With all Covid restrictions set to be lifted on 19th July, the Backbench wanted to explore what this might mean for society – in terms of the economy, public health and in terms of the wider political ramifications of this decision. Read on for some of our editorial team’s opinions on the ending of all lockdown measures. All views expressed in this article are those of the individual editors and do not necessarily reflect Backbench’s stance. 

Violet Daniels

The government has stressed that we need to learn to live with this virus to try and return to life as normal. There are very few people who would disagree with this. However, letting cases spiral out of control as the government is currently doing will disrupt our ability to return to normal life. Those in hospitality, students and teachers in schools and NHS staff are self-isolating in their thousands which is causing widespread disruption. Keeping the virus under control using facemasks in indoor settings and maintaining the social distancing requirement until 100% of the adult population has received both doses of the vaccine would slow down this spread and allow us to live with it.
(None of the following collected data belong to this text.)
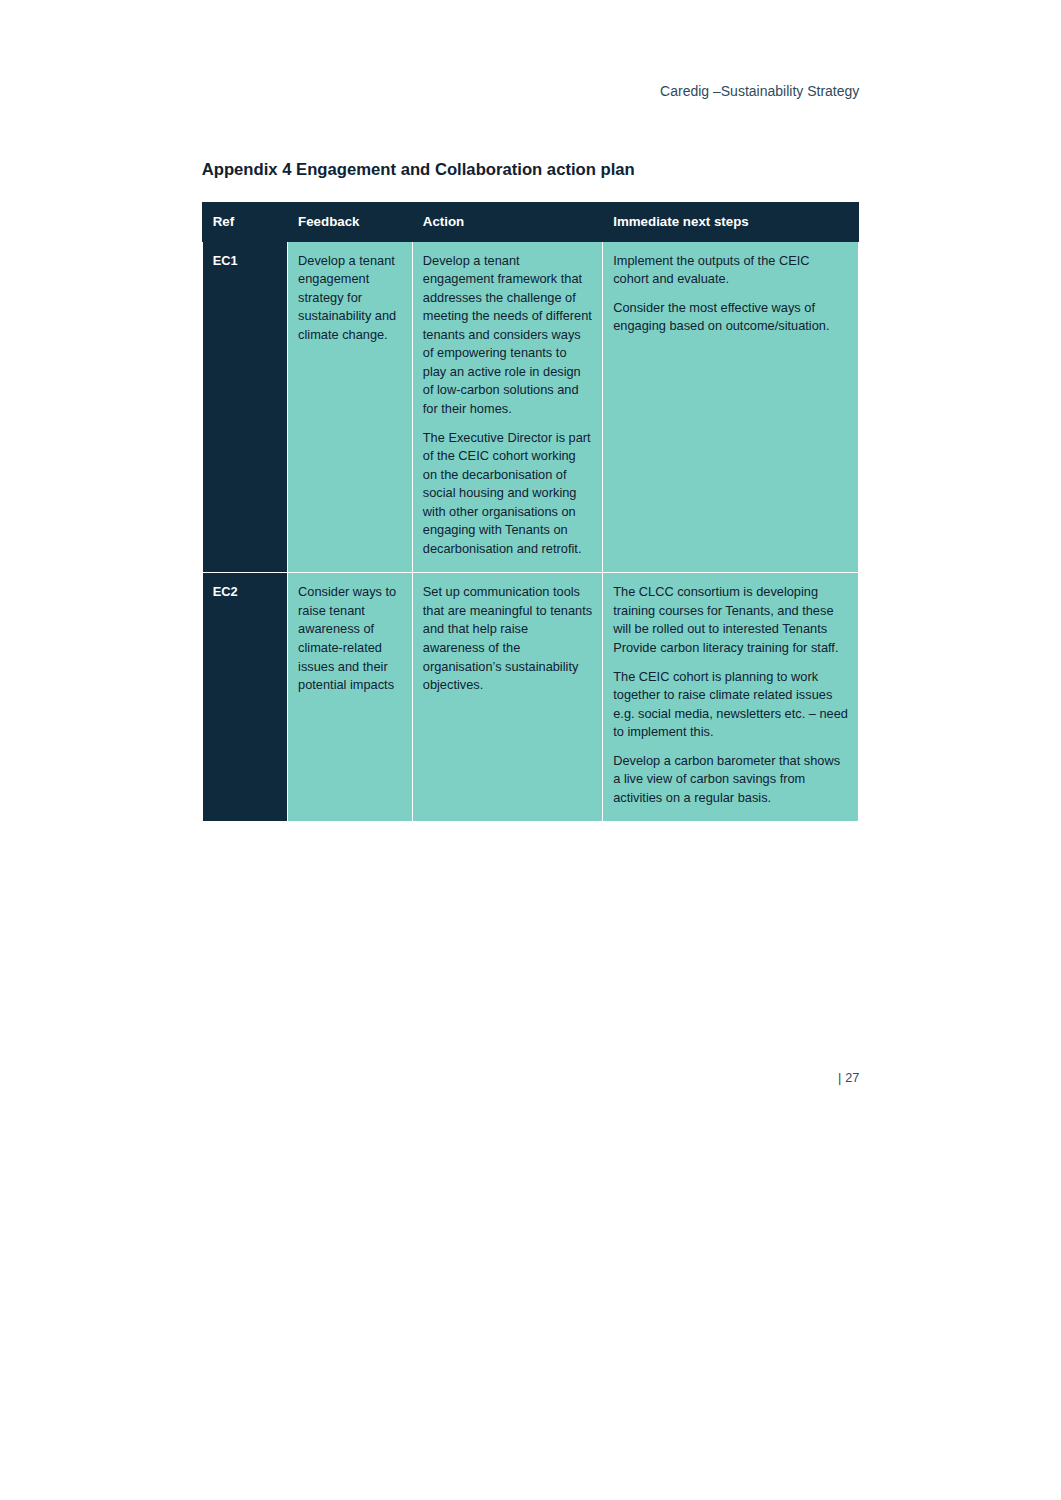Caredig –Sustainability Strategy
Appendix 4 Engagement and Collaboration action plan
| Ref | Feedback | Action | Immediate next steps |
| --- | --- | --- | --- |
| EC1 | Develop a tenant engagement strategy for sustainability and climate change. | Develop a tenant engagement framework that addresses the challenge of meeting the needs of different tenants and considers ways of empowering tenants to play an active role in design of low-carbon solutions and for their homes. The Executive Director is part of the CEIC cohort working on the decarbonisation of social housing and working with other organisations on engaging with Tenants on decarbonisation and retrofit. | Implement the outputs of the CEIC cohort and evaluate. Consider the most effective ways of engaging based on outcome/situation. |
| EC2 | Consider ways to raise tenant awareness of climate-related issues and their potential impacts | Set up communication tools that are meaningful to tenants and that help raise awareness of the organisation’s sustainability objectives. | The CLCC consortium is developing training courses for Tenants, and these will be rolled out to interested Tenants Provide carbon literacy training for staff. The CEIC cohort is planning to work together to raise climate related issues e.g. social media, newsletters etc. – need to implement this. Develop a carbon barometer that shows a live view of carbon savings from activities on a regular basis. |
|27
But the government is doing the opposite and placing the onus on personal responsibility. We now have a return to the ‘herd immunity’ policy we saw back in early March 2020. Despite many people being vaccinated, this could still harm the most vulnerable and result in more deaths. As someone who works in hospitality, I feel I have a duty to protect others around me, so I will continue to wear a mask for as long as it’s needed, and cases are far lower than they are currently. 

Maheen Behrana

As Covid case numbers rise rapidly, the ending of all lockdown measures on 19th July seems counterintuitive to me. While Boris Johnson may like to claim that the link between Covid-19 infection and death has been broken, it has, according to the scientists, only been ‘weakened’. We know that double vaccinated people infected with the Delta variant have died. While media coverage seems to exult in the fact that none of these people have been under 50, it is heartless for us to treat the deaths of older and ill people as if they don’t matter, and for us not to recognise that more and more elderly and ill people will die once again as the infection spreads.
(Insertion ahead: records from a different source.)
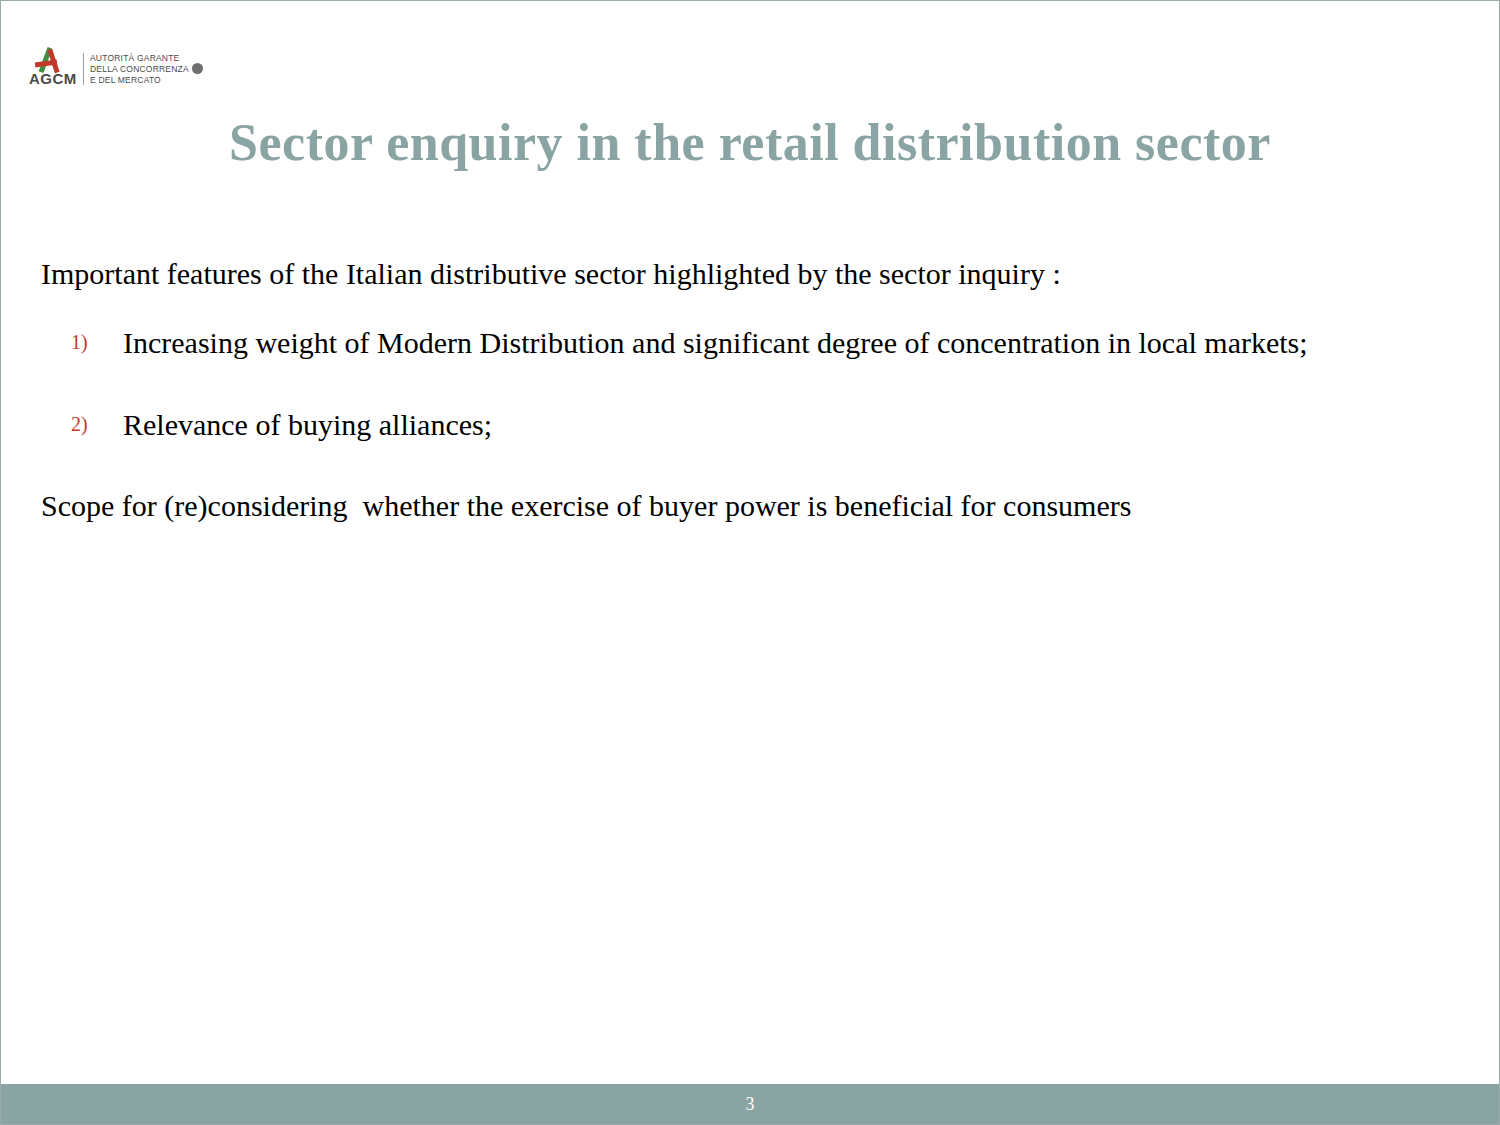AGCM
AUTORITÀ GARANTE
DELLA CONCORRENZA
E DEL MERCATO
Sector enquiry in the retail distribution sector
Important features of the Italian distributive sector highlighted by the sector inquiry :
Increasing weight of Modern Distribution and significant degree of concentration in local markets;
Relevance of buying alliances;
Scope for (re)considering whether the exercise of buyer power is beneficial for consumers
3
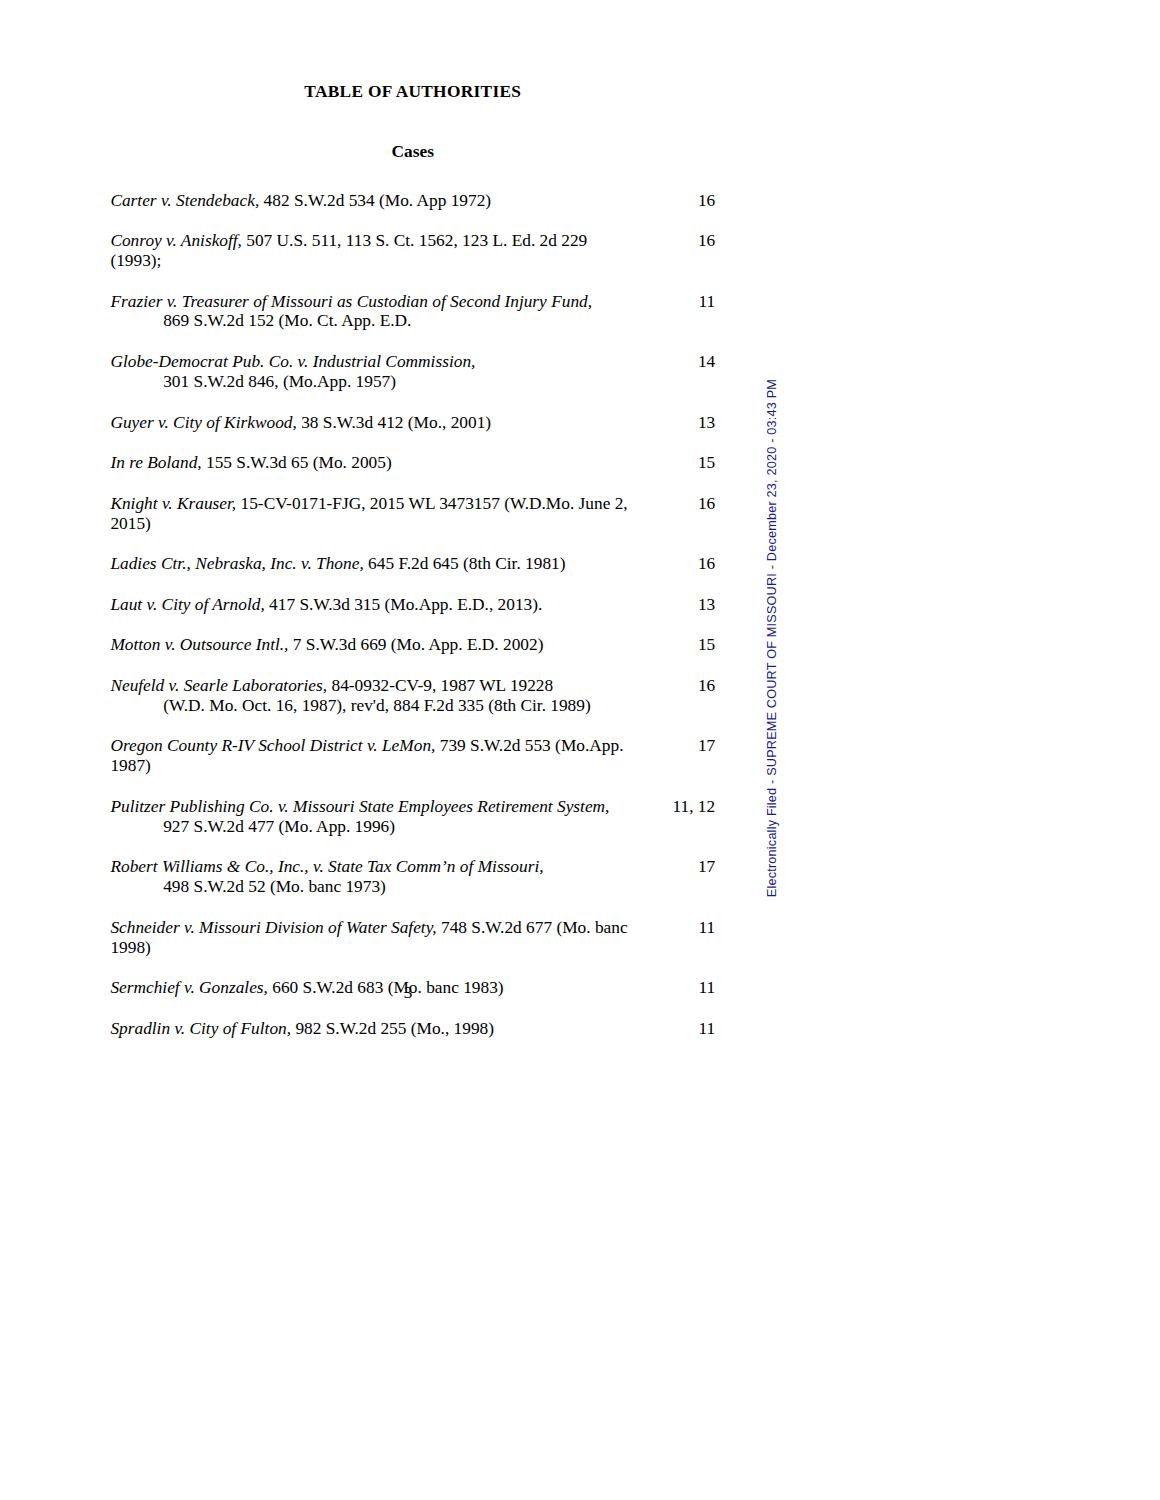Electronically Filed - SUPREME COURT OF MISSOURI - December 23, 2020 - 03:43 PM
TABLE OF AUTHORITIES
Cases
| Carter v. Stendeback, 482 S.W.2d 534 (Mo. App 1972) | 16 |
| Conroy v. Aniskoff, 507 U.S. 511, 113 S. Ct. 1562, 123 L. Ed. 2d 229 (1993); | 16 |
| Frazier v. Treasurer of Missouri as Custodian of Second Injury Fund, 869 S.W.2d 152 (Mo. Ct. App. E.D. | 11 |
| Globe-Democrat Pub. Co. v. Industrial Commission, 301 S.W.2d 846, (Mo.App. 1957) | 14 |
| Guyer v. City of Kirkwood, 38 S.W.3d 412 (Mo., 2001) | 13 |
| In re Boland, 155 S.W.3d 65 (Mo. 2005) | 15 |
| Knight v. Krauser, 15-CV-0171-FJG, 2015 WL 3473157 (W.D.Mo. June 2, 2015) | 16 |
| Ladies Ctr., Nebraska, Inc. v. Thone, 645 F.2d 645 (8th Cir. 1981) | 16 |
| Laut v. City of Arnold, 417 S.W.3d 315 (Mo.App. E.D., 2013). | 13 |
| Motton v. Outsource Intl., 7 S.W.3d 669 (Mo. App. E.D. 2002) | 15 |
| Neufeld v. Searle Laboratories, 84-0932-CV-9, 1987 WL 19228 (W.D. Mo. Oct. 16, 1987), rev'd, 884 F.2d 335 (8th Cir. 1989) | 16 |
| Oregon County R-IV School District v. LeMon, 739 S.W.2d 553 (Mo.App. 1987) | 17 |
| Pulitzer Publishing Co. v. Missouri State Employees Retirement System, 927 S.W.2d 477 (Mo. App. 1996) | 11, 12 |
| Robert Williams & Co., Inc., v. State Tax Comm’n of Missouri, 498 S.W.2d 52 (Mo. banc 1973) | 17 |
| Schneider v. Missouri Division of Water Safety, 748 S.W.2d 677 (Mo. banc 1998) | 11 |
| Sermchief v. Gonzales, 660 S.W.2d 683 (Mo. banc 1983) | 11 |
| Spradlin v. City of Fulton, 982 S.W.2d 255 (Mo., 1998) | 11 |
| Staley v. Missouri Director of Revenue, 623 S.W.2d 246 (Mo. banc 1981) | 11 |
| State ex rel. City Of Springfield v. Brown, 181 S.W.3d 219 (Mo.App. S.D., 2005) | 13 |
3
Don’t get me wrong, I hated lockdown. As a fairly social person, the isolation was was very trying. But I can live with these remaining restrictions for longer – especially as hope is on the horizon. As more young people get their first and second jabs, transmission of the virus should hopefully reduce, and with it the potential for dangerous new variants to develop. If we can keep a lid on the infection rate for just another month, the possibility that the r rate will reduce significantly because of vaccination is very real. 

I understand that the restrictions remaining will be a blow for the hospitality and entertainment sectors, but if we dispense with the restrictions now, the numbers of people who will have to self-isolate due to rising infection rates (many of them working in hospitality jobs with high numbers of physical contacts) will continue dealing blows to individual businesses. 

Yes, we have been doing a lot of waiting over the past year and a half. But sometimes, you just need to wait a little longer. 

Lilian Fawcett

The 19th July has been hailed as ‘freedom day’ or, more recently, the ‘terminus date’ for finally ending nearly a year and a half of covid restrictions.

But the language around the lifting of nearly all remaining restrictions is hard to reconcile with the numbers of people currently getting infected. As a 20-something living in London, I can’t help noticing the sheer numbers of my friends catching the virus.

The fact that just over half of 18 to 24-year-olds would support a delay to the 19th July ‘terminus’ suggests I’m not the only one feeling a little shaken by how many of my peers are getting ill.

It goes without saying that the vaccine is doing an incredible job of keeping death rates and hospitalisations much lower than in previous waves.

But I wonder if most young adults would really mind wearing a mask on public transport, opening a few windows, and not going back to clubs for the time being, if it meant fewer of their friends and family are stuck inside for 10 days feeling awful.

That being said, the government has now confirmed that the lifting of restrictions will go ahead next Monday. The question remains whether young Brits have developed a new sense of ‘normal’ that will extend far beyond 19th July.